NEW YORK, NY— When it comes to kitchen and bath design trends, the urban mindset isn’t just for urbanites anymore. The pace and style of big cities clearly have an effect on the design preferences of those residents, but increasingly, they are also influencing those who work in the city and then head home to surrounding areas and suburbs.
Urban Homes, a new kitchen and bath showroom in New York City designed for the urban cabinet market, is looking to capture both audiences with its upscale contemporary designs. Located on 11th Avenue, the showroom is near the Lincoln Tunnel, which connects Manhattan with the suburbs of New Jersey.
“It’s an up and coming neighborhood, and we get a lot of traffic outside,” comments Derek Zylewicz, president, Urban Homes. “People see us when they’re driving in their cars, and they come back for a look.”
To celebrate the showroom’s opening, Urban Homes held a grand opening event last month. The 1,500-sq.-ft. showroom played host to approximately 70 guests from the trade, who feasted on Mediterranean food as they perused the showroom.
Style in a Small Space
Due to the showroom’s compact size, maximization of display space was paramount, according to the company. The overall design concept on the 1,000-sq.-ft. ground floor was based on creating a centralized piece that would tie the entire space together.
Architect Matthew Berman, who designed the showroom, laid out the main floor space in a circular pattern that revolves around a full kitchen display in the center. The surrounding displays are small kitchen vignettes – in styles from ultra modern to extremely traditional – that each include two base cabinets and two wall cabinets.
“Then, from the ceiling, we have a ribbon of about 150 kitchen cabinet doors hanging to create a wave,” notes Zylewicz. This runs along the entire length of the floor, the back wall and ceiling, and guides visitors on a circular tour through the showroom. It also provides a unique way to display the showroom’s main product, the firm adds.
“It’s not your traditional showroom, which showcase huge kitchen displays,” remarks Zylewicz. “There is no kitchen display in the front window blocking the view to the inside. And, every display is angled toward the front window. As a result, wherever you are standing outside of the showroom, you can see different layouts when you look in the window. It really shows the variety that we offer.”
The main floor focuses on the company’s central product – cabinets for the kitchen and bath. Among its cabinet selections are products from Italian cabinet manufacturer Aster Cucine, a relative newcomer to the American market, according to Zylewicz. The firm’s cabinets are available in stainless steel, high-gloss lacquered and wood finishes. Canadian cabinet manufacturers Cabinets By Luxor and Kitchen Craft also showcase their products in the showroom. Products from The Hampshire Co. and Cabinets by Nichols Inc. are also part of the mix.
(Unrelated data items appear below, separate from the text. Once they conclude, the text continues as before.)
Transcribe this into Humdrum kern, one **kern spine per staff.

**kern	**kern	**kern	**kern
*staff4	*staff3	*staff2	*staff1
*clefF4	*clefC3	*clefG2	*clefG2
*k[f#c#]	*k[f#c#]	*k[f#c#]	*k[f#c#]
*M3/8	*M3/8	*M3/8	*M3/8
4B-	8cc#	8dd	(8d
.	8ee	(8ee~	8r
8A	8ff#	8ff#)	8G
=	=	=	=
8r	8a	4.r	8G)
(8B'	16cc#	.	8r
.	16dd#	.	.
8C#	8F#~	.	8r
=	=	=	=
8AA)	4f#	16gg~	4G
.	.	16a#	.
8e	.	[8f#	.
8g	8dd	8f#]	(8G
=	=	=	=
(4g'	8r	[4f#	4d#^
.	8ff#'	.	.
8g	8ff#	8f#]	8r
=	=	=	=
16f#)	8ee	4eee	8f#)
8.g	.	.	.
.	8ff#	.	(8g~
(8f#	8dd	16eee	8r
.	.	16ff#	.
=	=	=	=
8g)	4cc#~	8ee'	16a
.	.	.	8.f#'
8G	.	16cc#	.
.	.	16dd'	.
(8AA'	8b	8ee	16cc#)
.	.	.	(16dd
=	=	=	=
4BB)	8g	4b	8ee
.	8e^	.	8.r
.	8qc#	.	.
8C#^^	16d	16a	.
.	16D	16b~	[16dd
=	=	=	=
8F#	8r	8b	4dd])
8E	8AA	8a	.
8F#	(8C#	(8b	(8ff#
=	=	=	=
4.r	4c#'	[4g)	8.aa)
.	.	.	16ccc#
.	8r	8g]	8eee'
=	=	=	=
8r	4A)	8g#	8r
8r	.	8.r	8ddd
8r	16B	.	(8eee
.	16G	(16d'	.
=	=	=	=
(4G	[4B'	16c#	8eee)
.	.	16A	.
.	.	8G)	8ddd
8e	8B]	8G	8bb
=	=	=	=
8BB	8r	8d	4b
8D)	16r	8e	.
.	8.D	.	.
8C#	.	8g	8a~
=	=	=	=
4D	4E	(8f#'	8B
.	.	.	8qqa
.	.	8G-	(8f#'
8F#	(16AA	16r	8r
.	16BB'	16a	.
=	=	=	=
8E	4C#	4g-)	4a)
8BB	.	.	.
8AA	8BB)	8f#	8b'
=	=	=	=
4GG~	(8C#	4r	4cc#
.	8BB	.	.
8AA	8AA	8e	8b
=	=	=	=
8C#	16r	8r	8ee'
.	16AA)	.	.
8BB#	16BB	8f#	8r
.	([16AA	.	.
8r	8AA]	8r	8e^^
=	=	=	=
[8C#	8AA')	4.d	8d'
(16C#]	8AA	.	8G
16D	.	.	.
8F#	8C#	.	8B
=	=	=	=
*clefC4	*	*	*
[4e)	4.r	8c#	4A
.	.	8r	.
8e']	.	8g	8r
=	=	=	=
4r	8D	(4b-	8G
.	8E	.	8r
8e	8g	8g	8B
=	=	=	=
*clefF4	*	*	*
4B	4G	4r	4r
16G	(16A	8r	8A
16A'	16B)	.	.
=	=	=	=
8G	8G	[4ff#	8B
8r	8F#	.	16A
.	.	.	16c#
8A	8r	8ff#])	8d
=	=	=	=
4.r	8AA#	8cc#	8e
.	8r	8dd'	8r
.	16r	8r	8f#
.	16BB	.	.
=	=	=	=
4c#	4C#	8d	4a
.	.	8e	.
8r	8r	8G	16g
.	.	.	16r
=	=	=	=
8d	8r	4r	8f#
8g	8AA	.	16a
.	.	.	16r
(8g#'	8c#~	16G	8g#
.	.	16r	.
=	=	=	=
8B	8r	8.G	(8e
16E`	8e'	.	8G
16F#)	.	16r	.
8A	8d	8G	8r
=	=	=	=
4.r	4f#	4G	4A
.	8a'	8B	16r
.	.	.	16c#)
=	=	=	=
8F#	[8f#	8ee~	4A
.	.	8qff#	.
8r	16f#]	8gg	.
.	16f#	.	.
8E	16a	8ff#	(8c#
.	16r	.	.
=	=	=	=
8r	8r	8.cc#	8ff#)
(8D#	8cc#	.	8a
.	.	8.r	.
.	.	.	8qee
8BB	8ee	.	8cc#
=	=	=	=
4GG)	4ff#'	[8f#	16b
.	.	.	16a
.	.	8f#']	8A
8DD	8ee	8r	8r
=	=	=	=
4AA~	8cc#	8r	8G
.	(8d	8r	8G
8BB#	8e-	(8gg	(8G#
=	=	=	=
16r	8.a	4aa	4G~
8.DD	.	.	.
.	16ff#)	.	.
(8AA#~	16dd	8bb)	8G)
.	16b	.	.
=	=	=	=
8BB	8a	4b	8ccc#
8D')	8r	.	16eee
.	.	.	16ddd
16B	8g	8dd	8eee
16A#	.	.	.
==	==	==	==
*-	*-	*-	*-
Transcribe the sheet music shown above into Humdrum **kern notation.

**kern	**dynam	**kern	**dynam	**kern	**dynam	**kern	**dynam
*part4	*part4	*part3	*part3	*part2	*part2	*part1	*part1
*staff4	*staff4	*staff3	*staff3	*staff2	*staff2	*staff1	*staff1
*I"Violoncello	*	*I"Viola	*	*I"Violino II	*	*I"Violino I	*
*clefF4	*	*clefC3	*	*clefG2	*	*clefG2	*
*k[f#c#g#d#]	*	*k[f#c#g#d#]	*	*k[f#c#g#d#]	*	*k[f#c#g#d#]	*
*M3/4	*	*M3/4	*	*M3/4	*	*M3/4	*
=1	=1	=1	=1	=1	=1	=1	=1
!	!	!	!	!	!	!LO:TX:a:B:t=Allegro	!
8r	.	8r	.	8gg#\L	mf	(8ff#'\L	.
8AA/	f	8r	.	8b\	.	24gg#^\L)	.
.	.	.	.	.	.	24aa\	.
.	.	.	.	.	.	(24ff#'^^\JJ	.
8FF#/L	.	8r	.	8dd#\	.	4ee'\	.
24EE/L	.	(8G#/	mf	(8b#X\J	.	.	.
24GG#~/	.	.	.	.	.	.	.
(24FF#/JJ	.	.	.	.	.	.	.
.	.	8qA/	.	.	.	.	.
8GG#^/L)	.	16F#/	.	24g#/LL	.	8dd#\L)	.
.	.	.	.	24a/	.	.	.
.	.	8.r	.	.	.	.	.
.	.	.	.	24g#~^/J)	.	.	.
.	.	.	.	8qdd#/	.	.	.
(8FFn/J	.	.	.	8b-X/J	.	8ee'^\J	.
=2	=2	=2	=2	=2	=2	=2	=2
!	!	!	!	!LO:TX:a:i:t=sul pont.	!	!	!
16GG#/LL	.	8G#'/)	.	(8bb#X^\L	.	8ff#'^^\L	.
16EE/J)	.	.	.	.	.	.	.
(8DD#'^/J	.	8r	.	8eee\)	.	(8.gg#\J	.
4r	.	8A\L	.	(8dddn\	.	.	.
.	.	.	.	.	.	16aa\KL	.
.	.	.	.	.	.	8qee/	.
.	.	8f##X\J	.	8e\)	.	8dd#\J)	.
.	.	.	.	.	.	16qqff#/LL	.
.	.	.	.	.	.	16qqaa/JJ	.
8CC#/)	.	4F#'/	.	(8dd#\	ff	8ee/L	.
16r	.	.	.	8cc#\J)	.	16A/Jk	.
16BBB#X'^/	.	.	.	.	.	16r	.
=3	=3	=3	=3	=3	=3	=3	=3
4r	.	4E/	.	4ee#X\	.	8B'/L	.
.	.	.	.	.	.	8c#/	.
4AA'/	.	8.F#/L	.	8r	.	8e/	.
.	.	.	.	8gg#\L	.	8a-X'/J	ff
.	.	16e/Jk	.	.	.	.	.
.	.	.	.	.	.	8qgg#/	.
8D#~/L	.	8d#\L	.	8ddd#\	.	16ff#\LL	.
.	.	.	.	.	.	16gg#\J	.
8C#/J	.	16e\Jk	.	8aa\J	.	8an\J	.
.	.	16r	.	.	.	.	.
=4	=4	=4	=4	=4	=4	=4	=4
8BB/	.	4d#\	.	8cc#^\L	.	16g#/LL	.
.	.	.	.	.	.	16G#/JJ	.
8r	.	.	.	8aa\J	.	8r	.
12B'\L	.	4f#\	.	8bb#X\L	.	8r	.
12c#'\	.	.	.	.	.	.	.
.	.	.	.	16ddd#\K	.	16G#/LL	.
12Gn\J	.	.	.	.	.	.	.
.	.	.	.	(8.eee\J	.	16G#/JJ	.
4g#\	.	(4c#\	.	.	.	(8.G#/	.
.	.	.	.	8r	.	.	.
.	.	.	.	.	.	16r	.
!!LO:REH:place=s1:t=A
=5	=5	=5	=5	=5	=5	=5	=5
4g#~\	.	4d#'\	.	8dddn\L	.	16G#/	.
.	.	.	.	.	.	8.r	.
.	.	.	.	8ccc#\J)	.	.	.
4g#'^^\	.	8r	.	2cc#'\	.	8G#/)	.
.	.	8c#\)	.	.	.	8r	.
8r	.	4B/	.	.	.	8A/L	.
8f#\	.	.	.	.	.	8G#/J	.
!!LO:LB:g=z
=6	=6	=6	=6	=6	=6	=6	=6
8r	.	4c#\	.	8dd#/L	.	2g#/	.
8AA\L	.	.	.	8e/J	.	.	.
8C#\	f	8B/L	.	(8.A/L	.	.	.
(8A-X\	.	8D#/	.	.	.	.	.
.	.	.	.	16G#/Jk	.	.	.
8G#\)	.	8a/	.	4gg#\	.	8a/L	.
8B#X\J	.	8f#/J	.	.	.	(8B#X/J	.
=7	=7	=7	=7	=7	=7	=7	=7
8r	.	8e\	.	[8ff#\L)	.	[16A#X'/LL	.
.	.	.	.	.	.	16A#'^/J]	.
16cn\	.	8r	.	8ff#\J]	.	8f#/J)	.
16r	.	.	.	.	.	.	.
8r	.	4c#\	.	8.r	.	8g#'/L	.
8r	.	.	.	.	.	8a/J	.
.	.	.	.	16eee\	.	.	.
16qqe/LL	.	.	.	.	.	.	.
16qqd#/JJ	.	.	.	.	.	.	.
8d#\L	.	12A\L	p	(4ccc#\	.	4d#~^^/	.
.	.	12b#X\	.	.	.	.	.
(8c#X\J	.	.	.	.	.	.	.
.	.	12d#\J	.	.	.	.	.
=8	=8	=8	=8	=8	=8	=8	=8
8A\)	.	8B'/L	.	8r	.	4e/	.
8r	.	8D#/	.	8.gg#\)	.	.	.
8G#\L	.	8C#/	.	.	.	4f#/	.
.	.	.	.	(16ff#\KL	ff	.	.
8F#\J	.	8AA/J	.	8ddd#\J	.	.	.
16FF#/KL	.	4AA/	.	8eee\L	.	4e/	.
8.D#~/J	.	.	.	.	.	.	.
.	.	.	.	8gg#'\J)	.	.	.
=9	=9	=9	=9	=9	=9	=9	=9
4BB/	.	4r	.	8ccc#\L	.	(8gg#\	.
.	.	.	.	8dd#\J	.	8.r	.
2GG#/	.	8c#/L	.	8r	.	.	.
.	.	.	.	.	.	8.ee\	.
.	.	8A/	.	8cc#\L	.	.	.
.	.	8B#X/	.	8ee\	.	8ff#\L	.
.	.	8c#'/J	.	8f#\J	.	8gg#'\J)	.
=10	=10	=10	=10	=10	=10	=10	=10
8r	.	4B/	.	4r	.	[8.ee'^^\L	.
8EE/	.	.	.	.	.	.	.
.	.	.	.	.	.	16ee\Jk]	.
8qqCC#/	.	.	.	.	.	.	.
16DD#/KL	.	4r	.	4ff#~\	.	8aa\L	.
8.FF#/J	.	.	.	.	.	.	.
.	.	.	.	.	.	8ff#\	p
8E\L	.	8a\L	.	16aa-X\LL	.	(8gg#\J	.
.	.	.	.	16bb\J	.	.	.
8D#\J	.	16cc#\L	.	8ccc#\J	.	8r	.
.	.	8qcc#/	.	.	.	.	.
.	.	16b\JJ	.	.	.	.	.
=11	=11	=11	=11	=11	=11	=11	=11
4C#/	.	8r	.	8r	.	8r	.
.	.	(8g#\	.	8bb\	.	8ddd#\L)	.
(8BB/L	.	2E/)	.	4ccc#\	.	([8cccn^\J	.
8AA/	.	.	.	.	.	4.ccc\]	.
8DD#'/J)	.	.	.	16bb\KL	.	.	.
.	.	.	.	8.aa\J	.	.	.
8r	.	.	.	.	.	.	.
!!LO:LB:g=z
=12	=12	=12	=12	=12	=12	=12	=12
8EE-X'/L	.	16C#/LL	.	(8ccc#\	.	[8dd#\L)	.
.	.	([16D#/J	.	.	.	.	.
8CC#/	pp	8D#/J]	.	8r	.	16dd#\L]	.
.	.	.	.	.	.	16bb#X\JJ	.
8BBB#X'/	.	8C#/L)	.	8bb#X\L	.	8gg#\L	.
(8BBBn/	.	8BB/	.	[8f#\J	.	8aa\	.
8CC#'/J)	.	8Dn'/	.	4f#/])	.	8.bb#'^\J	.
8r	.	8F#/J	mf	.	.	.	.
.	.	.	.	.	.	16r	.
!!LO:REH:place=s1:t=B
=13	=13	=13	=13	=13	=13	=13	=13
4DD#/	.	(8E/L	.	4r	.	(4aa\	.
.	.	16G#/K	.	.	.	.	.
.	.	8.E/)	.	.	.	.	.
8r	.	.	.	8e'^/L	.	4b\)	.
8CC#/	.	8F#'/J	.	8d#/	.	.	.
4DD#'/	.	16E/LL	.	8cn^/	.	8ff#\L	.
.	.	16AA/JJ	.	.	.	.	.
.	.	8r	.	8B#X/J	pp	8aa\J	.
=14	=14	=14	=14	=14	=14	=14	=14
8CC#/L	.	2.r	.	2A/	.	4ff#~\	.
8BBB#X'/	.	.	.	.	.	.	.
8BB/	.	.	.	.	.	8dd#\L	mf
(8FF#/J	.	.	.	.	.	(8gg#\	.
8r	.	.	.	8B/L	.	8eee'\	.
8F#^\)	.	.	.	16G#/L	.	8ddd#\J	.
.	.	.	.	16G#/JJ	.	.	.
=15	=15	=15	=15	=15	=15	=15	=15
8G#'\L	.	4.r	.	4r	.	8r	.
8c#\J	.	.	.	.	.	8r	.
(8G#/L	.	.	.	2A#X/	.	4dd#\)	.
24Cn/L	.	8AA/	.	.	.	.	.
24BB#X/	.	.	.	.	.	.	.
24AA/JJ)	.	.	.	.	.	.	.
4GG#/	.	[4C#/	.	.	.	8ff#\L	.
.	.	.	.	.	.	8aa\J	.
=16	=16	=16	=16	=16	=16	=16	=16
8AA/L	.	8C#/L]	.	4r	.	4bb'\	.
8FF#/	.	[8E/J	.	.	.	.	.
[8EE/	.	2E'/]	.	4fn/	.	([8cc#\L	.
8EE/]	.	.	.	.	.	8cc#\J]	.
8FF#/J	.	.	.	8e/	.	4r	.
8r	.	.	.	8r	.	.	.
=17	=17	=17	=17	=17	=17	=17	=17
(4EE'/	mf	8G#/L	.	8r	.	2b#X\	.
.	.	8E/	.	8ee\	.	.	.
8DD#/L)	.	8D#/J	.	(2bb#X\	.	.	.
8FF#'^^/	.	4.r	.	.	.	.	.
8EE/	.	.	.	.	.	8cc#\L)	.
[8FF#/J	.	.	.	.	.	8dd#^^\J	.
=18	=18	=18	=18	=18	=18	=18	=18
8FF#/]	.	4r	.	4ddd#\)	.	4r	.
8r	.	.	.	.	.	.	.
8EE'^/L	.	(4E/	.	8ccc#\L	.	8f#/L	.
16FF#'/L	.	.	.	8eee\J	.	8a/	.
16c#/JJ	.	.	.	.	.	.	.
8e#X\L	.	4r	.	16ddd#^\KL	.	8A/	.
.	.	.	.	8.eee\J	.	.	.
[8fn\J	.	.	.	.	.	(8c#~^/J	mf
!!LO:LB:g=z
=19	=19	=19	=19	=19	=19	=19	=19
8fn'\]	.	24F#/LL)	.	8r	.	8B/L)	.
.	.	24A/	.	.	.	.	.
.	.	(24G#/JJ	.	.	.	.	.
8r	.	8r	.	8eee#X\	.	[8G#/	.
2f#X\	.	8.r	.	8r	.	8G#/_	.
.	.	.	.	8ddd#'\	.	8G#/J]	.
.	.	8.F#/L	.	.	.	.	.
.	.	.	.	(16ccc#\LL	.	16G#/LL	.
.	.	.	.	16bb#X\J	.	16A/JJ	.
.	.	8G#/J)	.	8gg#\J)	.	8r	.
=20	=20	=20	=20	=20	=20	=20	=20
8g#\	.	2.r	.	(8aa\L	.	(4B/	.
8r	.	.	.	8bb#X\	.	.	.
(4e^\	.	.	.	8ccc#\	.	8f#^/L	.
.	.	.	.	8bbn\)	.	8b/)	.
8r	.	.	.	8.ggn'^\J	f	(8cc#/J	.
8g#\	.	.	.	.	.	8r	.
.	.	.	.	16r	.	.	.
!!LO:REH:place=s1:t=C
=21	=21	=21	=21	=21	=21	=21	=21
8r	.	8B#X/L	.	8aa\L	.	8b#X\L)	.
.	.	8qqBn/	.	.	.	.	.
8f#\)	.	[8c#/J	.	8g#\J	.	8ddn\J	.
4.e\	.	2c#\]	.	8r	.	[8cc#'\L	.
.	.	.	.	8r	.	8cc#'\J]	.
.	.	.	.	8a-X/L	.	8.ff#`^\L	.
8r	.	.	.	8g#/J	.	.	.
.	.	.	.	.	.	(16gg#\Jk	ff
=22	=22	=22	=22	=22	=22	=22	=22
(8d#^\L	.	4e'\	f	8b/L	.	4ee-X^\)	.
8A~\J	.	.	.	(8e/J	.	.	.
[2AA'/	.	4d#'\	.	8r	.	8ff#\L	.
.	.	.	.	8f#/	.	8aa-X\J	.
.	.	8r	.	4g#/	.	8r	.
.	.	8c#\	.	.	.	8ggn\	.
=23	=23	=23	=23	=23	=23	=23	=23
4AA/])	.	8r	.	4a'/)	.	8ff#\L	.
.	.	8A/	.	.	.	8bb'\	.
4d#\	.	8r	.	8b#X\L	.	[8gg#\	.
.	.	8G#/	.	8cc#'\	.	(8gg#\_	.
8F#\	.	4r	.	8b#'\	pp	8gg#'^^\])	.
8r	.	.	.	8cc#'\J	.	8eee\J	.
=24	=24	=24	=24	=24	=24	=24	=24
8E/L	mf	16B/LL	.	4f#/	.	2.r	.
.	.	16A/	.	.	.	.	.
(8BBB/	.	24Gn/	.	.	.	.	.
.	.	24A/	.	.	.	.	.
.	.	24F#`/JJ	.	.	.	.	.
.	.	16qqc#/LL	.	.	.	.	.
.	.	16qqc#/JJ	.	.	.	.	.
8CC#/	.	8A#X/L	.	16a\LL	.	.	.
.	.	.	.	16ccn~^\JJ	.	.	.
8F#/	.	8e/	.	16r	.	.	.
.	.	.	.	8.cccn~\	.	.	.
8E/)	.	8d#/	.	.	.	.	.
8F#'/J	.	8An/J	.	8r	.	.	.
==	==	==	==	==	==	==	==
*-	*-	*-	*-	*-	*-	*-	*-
Urban Homes also features its own line of cabinets, Cabinets By Urban Homes. The high-end custom kitchen, bath and furniture-grade cabinets are available in a variety of wood species, stains and paints, with over 100 different door styles to choose from.
One floor down, the showroom’s remaining 500 square feet is a display area that includes tiles, plumbing fixtures, hardware, countertop samples and wood floor samples, among other offerings.
Countertops and vanity tops from CaesarStone and Corian, wooden countertops from Spekva, and granite and marble choices are highlighted on the lower level, as is an abundant tile selection from Dal-Tile.
Selections from Julien and the Whitehaus Collection are the major decorative sink and plumbing options available to clients, though Zylewicz stresses that the company can provide just about any brand requested.
The Urban Homes showroom was designed to draw in passersby who are looking for that dis-tinctive urban look, and its three-person staff remains focused on that goal.